Thanks for reading and for your thoughts.
I did read Dawkins’ book “The God Delusion” shortly after it came out in 2006, and it was influential for me. I was then in my late twenties, and I’d been trying to sort out the philosophical arguments for/against the existence of God for about a decade. My suspension of judgment had kept me at a low level of existential anxiety. “The God Delusion” shifted that for me. Dawkins did take a condescending attitude toward religion, and I disagreed with that attitude and would describe it as generally unhelpful for the cause of interfaith/atheist dialogue, but perhaps it was helpful *for me* insofar as it served as a kind of razor, or a kick in the pants, that prompted me to pick a side. With “The God Delusion” and similar books by Harris, Hitchens, and Dennett, I finally decided once and for all that the better arguments were on the atheist side, and this resolved my anxiety over the question. It’s not that Dawkins’ condescension improved his arguments, nor that he was always fair to religious people or that his statements were always correct; in fact, I wrote, and still have, a list of his points that I disagreed with. It’s just that his direct speech and his sense of urgency made the question “Does God exist?” seem like I could give it a “No. Final answer.” and then move on. I appreciated that, for what it was worth to me at that time.

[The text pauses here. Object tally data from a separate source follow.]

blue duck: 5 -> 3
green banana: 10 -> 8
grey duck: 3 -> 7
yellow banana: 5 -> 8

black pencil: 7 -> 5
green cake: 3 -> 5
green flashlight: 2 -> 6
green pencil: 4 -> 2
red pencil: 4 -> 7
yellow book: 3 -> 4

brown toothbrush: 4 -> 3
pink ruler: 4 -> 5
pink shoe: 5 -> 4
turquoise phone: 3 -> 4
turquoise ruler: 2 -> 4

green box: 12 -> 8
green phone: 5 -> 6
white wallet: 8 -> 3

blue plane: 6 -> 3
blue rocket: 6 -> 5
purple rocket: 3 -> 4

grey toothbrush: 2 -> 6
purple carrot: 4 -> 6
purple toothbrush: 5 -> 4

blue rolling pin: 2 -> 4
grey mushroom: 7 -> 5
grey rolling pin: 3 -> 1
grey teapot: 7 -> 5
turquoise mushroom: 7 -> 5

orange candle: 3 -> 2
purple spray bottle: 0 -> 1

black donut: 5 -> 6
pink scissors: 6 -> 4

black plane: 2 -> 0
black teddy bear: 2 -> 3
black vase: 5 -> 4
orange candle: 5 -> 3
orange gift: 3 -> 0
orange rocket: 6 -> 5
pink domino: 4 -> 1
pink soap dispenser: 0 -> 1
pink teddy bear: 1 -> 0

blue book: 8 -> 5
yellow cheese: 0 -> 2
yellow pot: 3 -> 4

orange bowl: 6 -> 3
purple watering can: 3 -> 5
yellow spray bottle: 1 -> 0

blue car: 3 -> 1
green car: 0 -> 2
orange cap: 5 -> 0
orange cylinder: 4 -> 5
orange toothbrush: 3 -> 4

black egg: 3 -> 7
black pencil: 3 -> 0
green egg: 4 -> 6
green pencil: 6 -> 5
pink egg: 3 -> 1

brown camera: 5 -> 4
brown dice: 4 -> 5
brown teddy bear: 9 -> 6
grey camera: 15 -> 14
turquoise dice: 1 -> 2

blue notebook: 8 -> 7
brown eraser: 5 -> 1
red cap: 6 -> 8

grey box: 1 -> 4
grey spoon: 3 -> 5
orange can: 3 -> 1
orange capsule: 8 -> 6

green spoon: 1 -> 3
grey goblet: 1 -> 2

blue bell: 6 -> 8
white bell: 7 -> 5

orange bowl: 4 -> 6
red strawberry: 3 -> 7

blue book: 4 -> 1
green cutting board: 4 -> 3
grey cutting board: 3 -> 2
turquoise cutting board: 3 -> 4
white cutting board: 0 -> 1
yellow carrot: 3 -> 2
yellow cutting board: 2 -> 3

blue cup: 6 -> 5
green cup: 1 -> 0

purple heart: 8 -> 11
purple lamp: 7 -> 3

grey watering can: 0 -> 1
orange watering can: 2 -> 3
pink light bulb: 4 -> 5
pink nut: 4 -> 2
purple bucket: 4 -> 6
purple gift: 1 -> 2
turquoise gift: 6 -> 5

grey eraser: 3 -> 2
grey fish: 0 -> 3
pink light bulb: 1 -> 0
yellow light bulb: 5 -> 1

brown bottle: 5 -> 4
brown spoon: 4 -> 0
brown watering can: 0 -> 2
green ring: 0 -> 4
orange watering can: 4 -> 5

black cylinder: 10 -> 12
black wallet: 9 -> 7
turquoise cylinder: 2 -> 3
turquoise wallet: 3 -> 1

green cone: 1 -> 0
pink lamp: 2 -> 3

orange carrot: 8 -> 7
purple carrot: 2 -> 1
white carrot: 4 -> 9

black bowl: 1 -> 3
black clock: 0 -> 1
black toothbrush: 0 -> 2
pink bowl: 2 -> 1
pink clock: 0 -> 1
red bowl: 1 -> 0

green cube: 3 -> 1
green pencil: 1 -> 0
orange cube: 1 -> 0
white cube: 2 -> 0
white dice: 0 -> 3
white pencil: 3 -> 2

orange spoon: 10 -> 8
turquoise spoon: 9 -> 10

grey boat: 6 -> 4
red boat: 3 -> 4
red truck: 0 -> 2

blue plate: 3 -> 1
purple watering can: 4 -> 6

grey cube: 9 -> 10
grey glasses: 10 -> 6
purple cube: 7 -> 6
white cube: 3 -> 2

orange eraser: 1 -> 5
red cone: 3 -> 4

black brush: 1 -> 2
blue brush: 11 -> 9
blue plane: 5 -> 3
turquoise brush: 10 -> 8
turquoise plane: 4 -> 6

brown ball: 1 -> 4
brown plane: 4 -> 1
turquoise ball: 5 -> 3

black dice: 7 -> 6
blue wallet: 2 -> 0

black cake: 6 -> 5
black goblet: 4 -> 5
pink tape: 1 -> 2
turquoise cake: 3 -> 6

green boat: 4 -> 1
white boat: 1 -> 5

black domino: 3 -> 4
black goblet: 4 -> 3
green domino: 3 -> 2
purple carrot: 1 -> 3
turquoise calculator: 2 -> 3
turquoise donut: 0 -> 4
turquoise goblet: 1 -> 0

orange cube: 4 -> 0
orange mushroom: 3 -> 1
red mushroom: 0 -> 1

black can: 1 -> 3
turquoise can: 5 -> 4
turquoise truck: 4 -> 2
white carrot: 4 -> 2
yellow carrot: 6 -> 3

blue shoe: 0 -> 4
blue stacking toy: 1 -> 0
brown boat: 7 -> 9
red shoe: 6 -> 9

I belong to humanist (secularist/non-religious) and atheist groups, and that is how I heard of Dawkins’ bad tweet in the first place. There is some dissent within the very large, diverse humanist/atheist communities about whether they should side with whatever-Dawkins-wants-to-tweet or else emphasize the importance of respecting transgender people. I think that question answers itself, but. For many people, it does not.
Dawkins, coming from Oxford, must be aware that the fields of Gender Studies and Critical Race Theory exist, but I suppose he does not care. Scholars do write about the varied meanings of gender and race, but it’s not necessarily done as a sensationalized “Gender = Race? Compare! Contrast!” so it won’t serve him well if his goal is to get attention on Twitter. It is often more focused on real-world problems, as when a large employer claims “we’re not racist, we hire Black men; we’re not sexist, we hire white women” and meanwhile doesn’t hire Black women, and no legal complaint can be filed against the company because there isn’t even language to talk about what is happening (“intersectionality,” someone finally had to name it). If someone’s worried about that kind of problem, I imagine that, to them, the “problems” of analytic philosophy, like “What does it feel like to be a bat? How do you know you’re not a cat?” seem entirely unrelated questions, not especially urgent, and (depending on the context in which they are raised) hostile deflections from real-world complaints.